Stored items –
::::::::
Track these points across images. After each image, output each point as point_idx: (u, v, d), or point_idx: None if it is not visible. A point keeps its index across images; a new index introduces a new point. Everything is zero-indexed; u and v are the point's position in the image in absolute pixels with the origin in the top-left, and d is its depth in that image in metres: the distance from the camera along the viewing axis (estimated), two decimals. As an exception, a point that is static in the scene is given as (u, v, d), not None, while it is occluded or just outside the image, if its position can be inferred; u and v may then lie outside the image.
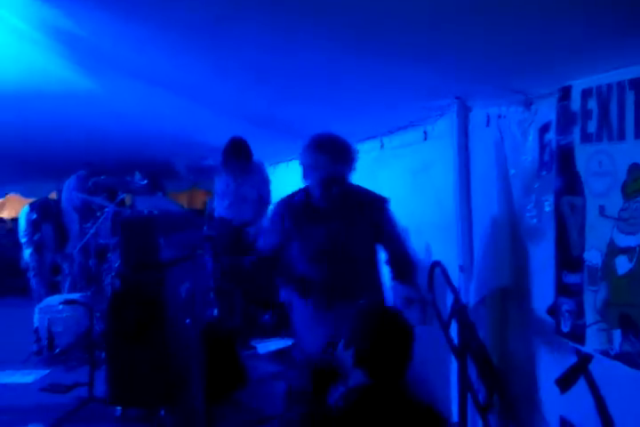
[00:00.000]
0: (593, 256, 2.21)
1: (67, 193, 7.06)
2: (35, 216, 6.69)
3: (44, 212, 6.75)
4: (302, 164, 2.83)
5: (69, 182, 7.10)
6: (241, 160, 5.21)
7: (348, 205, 2.83)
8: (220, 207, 5.75)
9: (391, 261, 3.03)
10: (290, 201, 2.96)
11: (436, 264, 3.08)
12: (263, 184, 5.73)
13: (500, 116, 2.83)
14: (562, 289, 2.40)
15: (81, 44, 3.07)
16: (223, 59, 3.03)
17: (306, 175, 2.84)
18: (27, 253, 6.80)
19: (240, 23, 2.39)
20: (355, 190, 2.91)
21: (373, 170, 4.48)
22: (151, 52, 3.09)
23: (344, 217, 2.81)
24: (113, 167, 6.48)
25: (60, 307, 5.08)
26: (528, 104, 2.64)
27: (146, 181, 5.67)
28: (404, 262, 3.00)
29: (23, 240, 6.75)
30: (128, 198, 6.40)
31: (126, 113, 4.74)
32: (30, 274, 6.93)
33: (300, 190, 2.94)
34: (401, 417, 1.71)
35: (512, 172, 2.80)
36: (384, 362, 1.81)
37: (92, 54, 3.27)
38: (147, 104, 4.39)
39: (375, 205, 2.95)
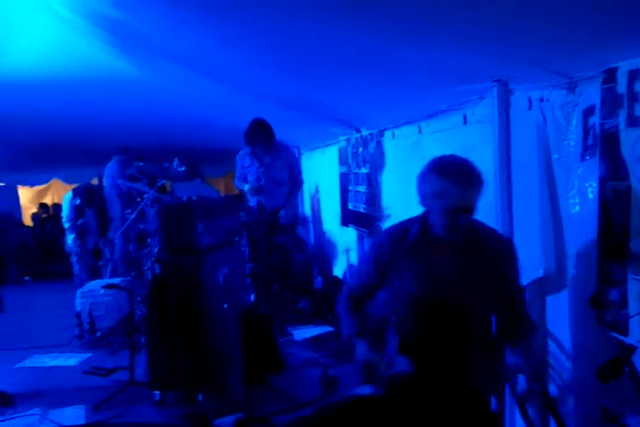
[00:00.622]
0: (638, 244, 2.13)
1: (108, 179, 7.16)
2: (78, 202, 6.80)
3: (88, 197, 6.85)
4: (422, 190, 2.39)
5: (110, 168, 7.20)
6: (263, 140, 5.26)
7: (473, 242, 2.34)
8: (252, 193, 5.72)
9: (504, 321, 2.51)
10: (403, 231, 2.49)
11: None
12: (292, 165, 5.71)
13: (542, 100, 2.74)
14: (605, 278, 2.34)
15: (124, 30, 3.10)
16: (263, 46, 3.03)
17: (425, 203, 2.39)
18: (70, 238, 6.94)
19: (280, 10, 2.37)
20: (479, 226, 2.42)
21: (410, 156, 4.43)
22: (192, 39, 3.10)
23: (468, 254, 2.32)
24: (152, 153, 6.55)
25: (102, 291, 5.18)
26: (572, 87, 2.55)
27: (184, 168, 5.71)
28: (519, 324, 2.48)
29: (67, 226, 6.88)
30: (167, 184, 6.47)
31: (166, 99, 4.78)
32: (73, 259, 7.08)
33: (416, 219, 2.48)
34: (445, 408, 1.67)
35: (554, 157, 2.72)
36: (430, 350, 1.76)
37: (134, 40, 3.30)
38: (187, 90, 4.42)
39: (503, 247, 2.41)
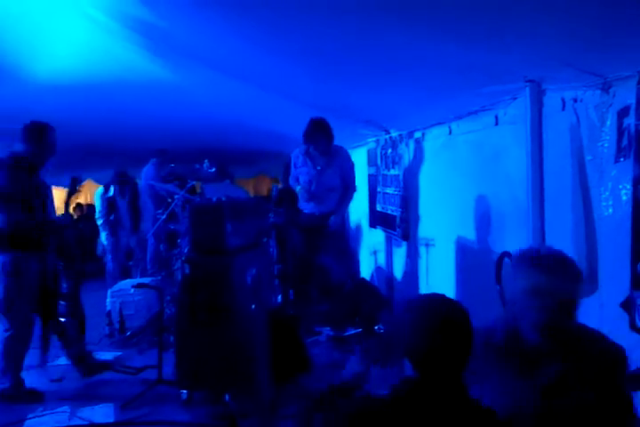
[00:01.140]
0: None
1: (143, 181, 7.21)
2: (110, 194, 6.78)
3: (120, 188, 6.81)
4: (518, 285, 1.96)
5: (146, 170, 7.26)
6: (320, 141, 4.98)
7: (577, 351, 1.90)
8: (303, 197, 5.40)
9: None
10: (487, 339, 2.00)
11: (506, 254, 2.97)
12: (346, 170, 5.35)
13: (575, 100, 2.70)
14: (637, 282, 2.28)
15: (157, 33, 3.14)
16: (292, 48, 3.04)
17: (515, 302, 1.98)
18: (103, 235, 6.97)
19: (309, 12, 2.38)
20: (582, 330, 2.02)
21: (441, 157, 4.40)
22: (222, 42, 3.13)
23: (570, 366, 1.87)
24: (183, 155, 6.62)
25: (132, 291, 5.25)
26: (606, 87, 2.50)
27: (214, 169, 5.75)
28: None
29: (99, 222, 6.87)
30: (197, 186, 6.52)
31: (198, 101, 4.82)
32: (107, 258, 7.13)
33: (499, 323, 2.09)
34: (451, 416, 1.64)
35: (588, 158, 2.67)
36: (430, 357, 1.70)
37: (167, 43, 3.34)
38: (218, 92, 4.45)
39: (616, 362, 1.90)
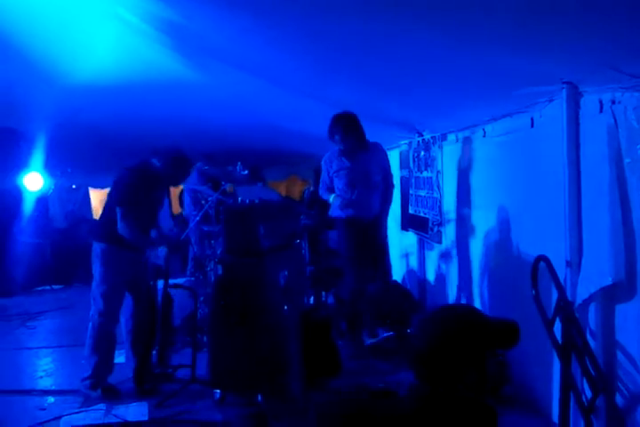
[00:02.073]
0: None
1: (186, 185, 7.16)
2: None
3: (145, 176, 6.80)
4: None
5: (190, 176, 7.23)
6: (350, 137, 4.60)
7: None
8: (342, 202, 4.87)
9: None
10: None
11: (541, 258, 2.95)
12: (386, 167, 4.97)
13: (614, 102, 2.65)
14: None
15: (188, 35, 3.17)
16: (325, 51, 3.05)
17: None
18: None
19: (344, 17, 2.39)
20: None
21: (475, 159, 4.36)
22: (254, 45, 3.15)
23: None
24: (216, 157, 6.67)
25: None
26: (646, 89, 2.46)
27: (247, 171, 5.79)
28: None
29: None
30: (230, 188, 6.54)
31: (230, 103, 4.86)
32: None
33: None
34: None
35: (626, 161, 2.62)
36: (436, 367, 1.68)
37: (198, 46, 3.37)
38: (249, 95, 4.48)
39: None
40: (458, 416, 1.62)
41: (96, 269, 4.08)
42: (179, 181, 4.49)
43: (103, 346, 4.06)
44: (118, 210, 4.00)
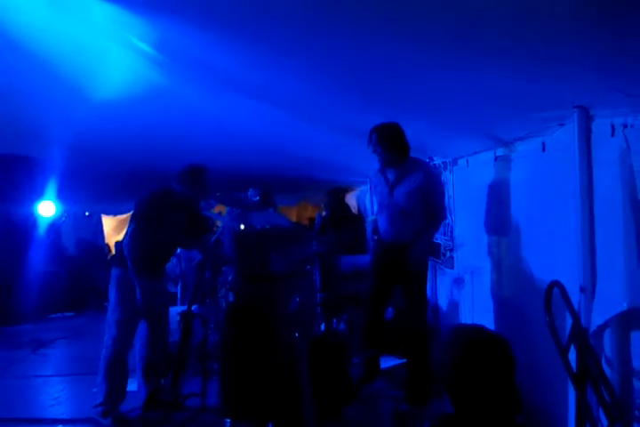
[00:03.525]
0: None
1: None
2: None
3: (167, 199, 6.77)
4: None
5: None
6: (384, 151, 4.06)
7: None
8: (379, 221, 4.38)
9: None
10: None
11: (555, 284, 2.91)
12: (430, 190, 4.09)
13: (625, 126, 2.65)
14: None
15: (200, 64, 3.21)
16: (334, 77, 3.07)
17: None
18: None
19: (350, 42, 2.41)
20: None
21: (486, 184, 4.35)
22: (267, 73, 3.17)
23: None
24: (227, 183, 6.70)
25: (178, 318, 5.28)
26: (659, 112, 2.45)
27: (258, 197, 5.81)
28: None
29: None
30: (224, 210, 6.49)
31: (241, 131, 4.89)
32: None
33: None
34: None
35: (640, 185, 2.60)
36: (471, 395, 1.63)
37: (209, 75, 3.40)
38: (261, 122, 4.51)
39: None
40: None
41: (111, 294, 4.08)
42: (197, 195, 4.37)
43: (116, 373, 4.03)
44: (130, 225, 4.02)
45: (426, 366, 4.19)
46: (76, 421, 4.17)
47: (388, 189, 4.17)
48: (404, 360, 4.65)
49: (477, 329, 1.79)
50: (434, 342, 4.70)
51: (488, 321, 4.23)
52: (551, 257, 3.37)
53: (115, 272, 4.09)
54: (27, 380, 5.36)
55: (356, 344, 4.53)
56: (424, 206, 4.07)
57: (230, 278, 4.88)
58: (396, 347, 5.03)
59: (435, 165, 4.89)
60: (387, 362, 5.00)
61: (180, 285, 7.24)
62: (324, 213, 7.77)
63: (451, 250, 5.08)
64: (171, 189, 4.22)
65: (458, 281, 5.17)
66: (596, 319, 2.79)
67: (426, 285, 4.40)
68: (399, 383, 4.44)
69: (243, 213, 5.52)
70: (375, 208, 4.43)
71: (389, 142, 4.03)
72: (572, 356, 2.75)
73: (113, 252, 10.54)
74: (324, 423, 3.67)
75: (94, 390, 4.14)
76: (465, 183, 4.81)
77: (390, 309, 5.23)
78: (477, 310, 4.71)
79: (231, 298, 4.26)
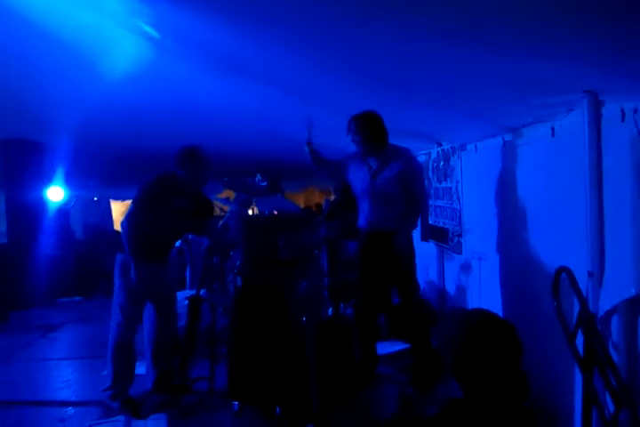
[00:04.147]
0: None
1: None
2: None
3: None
4: None
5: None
6: (364, 138, 4.14)
7: None
8: (360, 209, 4.46)
9: None
10: None
11: (563, 269, 2.90)
12: (410, 178, 4.19)
13: (636, 111, 2.62)
14: None
15: (207, 49, 3.20)
16: (344, 63, 3.05)
17: None
18: None
19: (361, 29, 2.39)
20: None
21: (494, 169, 4.33)
22: (277, 58, 3.16)
23: None
24: (235, 168, 6.70)
25: (185, 302, 5.31)
26: (669, 97, 2.42)
27: (266, 183, 5.80)
28: None
29: None
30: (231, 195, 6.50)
31: (249, 116, 4.88)
32: None
33: None
34: None
35: (650, 170, 2.58)
36: (478, 380, 1.65)
37: (218, 59, 3.39)
38: (269, 107, 4.50)
39: None
40: (495, 421, 1.60)
41: (116, 279, 4.11)
42: (199, 176, 4.30)
43: (123, 357, 4.07)
44: (129, 208, 4.05)
45: (430, 350, 4.23)
46: (86, 403, 4.22)
47: (370, 177, 4.25)
48: (408, 346, 4.68)
49: (484, 313, 1.80)
50: (441, 327, 4.71)
51: (496, 306, 4.24)
52: (560, 242, 3.37)
53: (118, 257, 4.12)
54: (37, 363, 5.42)
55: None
56: (405, 193, 4.18)
57: (238, 263, 4.89)
58: (402, 331, 5.05)
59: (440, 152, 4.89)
60: (393, 347, 5.03)
61: (188, 269, 7.28)
62: (332, 198, 7.77)
63: (459, 235, 5.07)
64: (174, 174, 4.21)
65: (466, 266, 5.17)
66: (604, 305, 2.79)
67: (415, 269, 4.49)
68: (405, 368, 4.47)
69: (250, 198, 5.52)
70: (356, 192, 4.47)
71: (368, 131, 4.12)
72: (580, 341, 2.75)
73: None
74: (332, 407, 3.70)
75: (104, 373, 4.19)
76: (473, 169, 4.80)
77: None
78: (485, 295, 4.71)
79: (239, 283, 4.28)
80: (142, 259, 3.99)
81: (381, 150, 4.22)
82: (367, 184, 4.28)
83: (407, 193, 4.19)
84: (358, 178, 4.38)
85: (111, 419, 3.86)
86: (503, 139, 4.13)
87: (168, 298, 4.34)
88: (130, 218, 3.97)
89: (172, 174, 4.21)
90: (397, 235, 4.17)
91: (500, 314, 4.30)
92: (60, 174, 7.65)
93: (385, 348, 4.98)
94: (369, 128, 4.12)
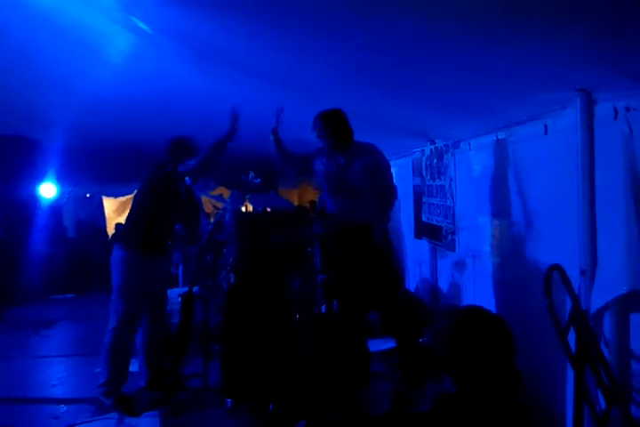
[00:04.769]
0: None
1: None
2: None
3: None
4: None
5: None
6: (329, 136, 4.23)
7: None
8: (328, 202, 4.54)
9: None
10: None
11: (555, 267, 2.91)
12: (377, 171, 4.27)
13: (628, 109, 2.63)
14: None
15: (200, 44, 3.19)
16: (338, 59, 3.05)
17: None
18: None
19: (355, 24, 2.39)
20: None
21: (487, 167, 4.34)
22: (268, 53, 3.15)
23: None
24: (228, 165, 6.69)
25: (179, 299, 5.31)
26: (662, 95, 2.43)
27: (259, 180, 5.80)
28: None
29: None
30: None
31: (242, 112, 4.86)
32: None
33: None
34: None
35: (642, 168, 2.60)
36: (471, 375, 1.66)
37: (211, 54, 3.38)
38: (261, 102, 4.48)
39: None
40: (489, 416, 1.61)
41: (116, 276, 4.07)
42: (180, 160, 4.25)
43: (119, 356, 4.05)
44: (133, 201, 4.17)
45: (417, 347, 4.25)
46: (79, 401, 4.21)
47: (339, 172, 4.30)
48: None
49: (475, 309, 1.81)
50: (433, 324, 4.73)
51: (490, 303, 4.26)
52: (552, 240, 3.38)
53: (119, 253, 4.09)
54: (30, 360, 5.40)
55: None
56: (374, 187, 4.23)
57: (231, 260, 4.89)
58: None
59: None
60: (386, 344, 5.04)
61: (181, 267, 7.26)
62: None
63: (453, 233, 5.08)
64: (170, 168, 4.20)
65: (459, 264, 5.19)
66: (596, 302, 2.81)
67: (394, 264, 4.55)
68: (397, 365, 4.48)
69: (244, 196, 5.52)
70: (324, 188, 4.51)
71: (333, 127, 4.21)
72: (572, 338, 2.76)
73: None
74: (325, 404, 3.71)
75: (97, 370, 4.18)
76: (467, 166, 4.80)
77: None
78: (479, 292, 4.73)
79: (232, 280, 4.29)
80: (148, 254, 3.98)
81: (347, 147, 4.29)
82: (335, 180, 4.34)
83: (376, 187, 4.25)
84: (326, 174, 4.42)
85: (104, 416, 3.85)
86: (496, 136, 4.14)
87: (164, 295, 4.33)
88: (137, 212, 3.98)
89: (169, 169, 4.21)
90: (371, 229, 4.17)
91: (494, 311, 4.31)
92: (52, 171, 7.62)
93: (378, 345, 4.99)
94: (333, 125, 4.21)
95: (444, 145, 5.18)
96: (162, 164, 4.22)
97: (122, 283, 4.03)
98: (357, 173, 4.23)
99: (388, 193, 4.36)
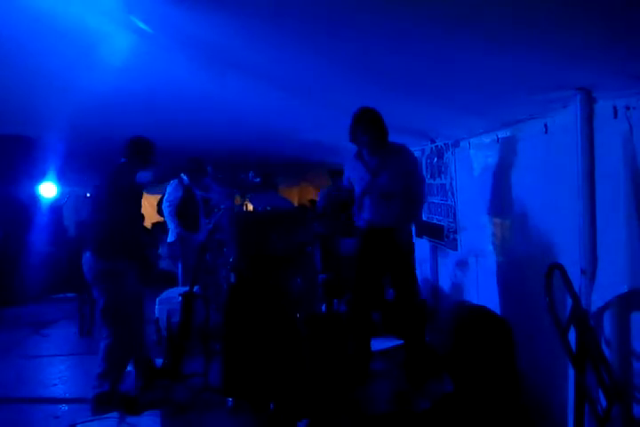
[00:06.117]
0: None
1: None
2: (186, 181, 6.71)
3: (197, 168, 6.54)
4: None
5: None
6: (366, 137, 4.14)
7: None
8: (361, 207, 4.46)
9: None
10: None
11: (555, 266, 2.91)
12: (410, 174, 4.28)
13: (628, 108, 2.62)
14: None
15: (201, 44, 3.18)
16: (338, 57, 3.04)
17: None
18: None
19: (357, 23, 2.39)
20: None
21: (488, 166, 4.34)
22: (269, 53, 3.14)
23: None
24: (228, 164, 6.69)
25: (179, 299, 5.31)
26: (662, 94, 2.43)
27: (259, 179, 5.79)
28: None
29: (166, 211, 6.81)
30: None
31: (243, 112, 4.86)
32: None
33: None
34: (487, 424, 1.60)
35: (642, 167, 2.59)
36: (472, 375, 1.66)
37: (214, 56, 3.37)
38: (262, 102, 4.48)
39: None
40: (490, 417, 1.61)
41: (106, 288, 4.05)
42: (142, 165, 4.32)
43: (116, 355, 4.05)
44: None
45: (423, 346, 4.25)
46: (80, 400, 4.21)
47: (371, 174, 4.27)
48: (403, 342, 4.69)
49: (479, 309, 1.81)
50: (434, 323, 4.73)
51: (493, 303, 4.26)
52: (553, 239, 3.38)
53: (101, 264, 4.10)
54: (29, 360, 5.40)
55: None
56: (405, 191, 4.23)
57: (231, 259, 4.89)
58: (396, 327, 5.06)
59: (442, 146, 4.88)
60: (387, 343, 5.04)
61: (180, 266, 7.26)
62: (325, 190, 7.75)
63: (454, 232, 5.08)
64: (125, 166, 4.25)
65: (462, 263, 5.19)
66: (597, 301, 2.81)
67: (414, 266, 4.53)
68: (399, 364, 4.48)
69: (232, 193, 5.53)
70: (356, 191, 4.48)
71: (376, 131, 4.12)
72: (572, 337, 2.76)
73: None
74: (326, 403, 3.71)
75: (97, 369, 4.18)
76: (467, 165, 4.80)
77: (391, 290, 5.25)
78: (479, 291, 4.73)
79: (232, 279, 4.28)
80: (101, 254, 4.06)
81: (383, 147, 4.24)
82: (368, 182, 4.30)
83: (407, 189, 4.25)
84: (358, 177, 4.38)
85: (105, 415, 3.85)
86: (497, 135, 4.13)
87: (124, 300, 4.26)
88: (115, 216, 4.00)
89: (125, 166, 4.25)
90: (399, 231, 4.22)
91: (497, 311, 4.32)
92: (52, 170, 7.60)
93: (379, 344, 4.99)
94: (376, 128, 4.13)
95: (445, 144, 5.18)
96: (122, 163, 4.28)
97: (117, 293, 4.03)
98: (391, 174, 4.22)
99: (418, 197, 4.38)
::::::::
PROBLEM STATEMENT – Above are some lines. Repeat exactly, and only, those from the line that has "18: (27, 253, 6.80)" through the line that has "32: (30, 274, 6.93)".

RESPONSE TO THIS TASK –
18: (27, 253, 6.80)
19: (240, 23, 2.39)
20: (355, 190, 2.91)
21: (373, 170, 4.48)
22: (151, 52, 3.09)
23: (344, 217, 2.81)
24: (113, 167, 6.48)
25: (60, 307, 5.08)
26: (528, 104, 2.64)
27: (146, 181, 5.67)
28: (404, 262, 3.00)
29: (23, 240, 6.75)
30: (128, 198, 6.40)
31: (126, 113, 4.74)
32: (30, 274, 6.93)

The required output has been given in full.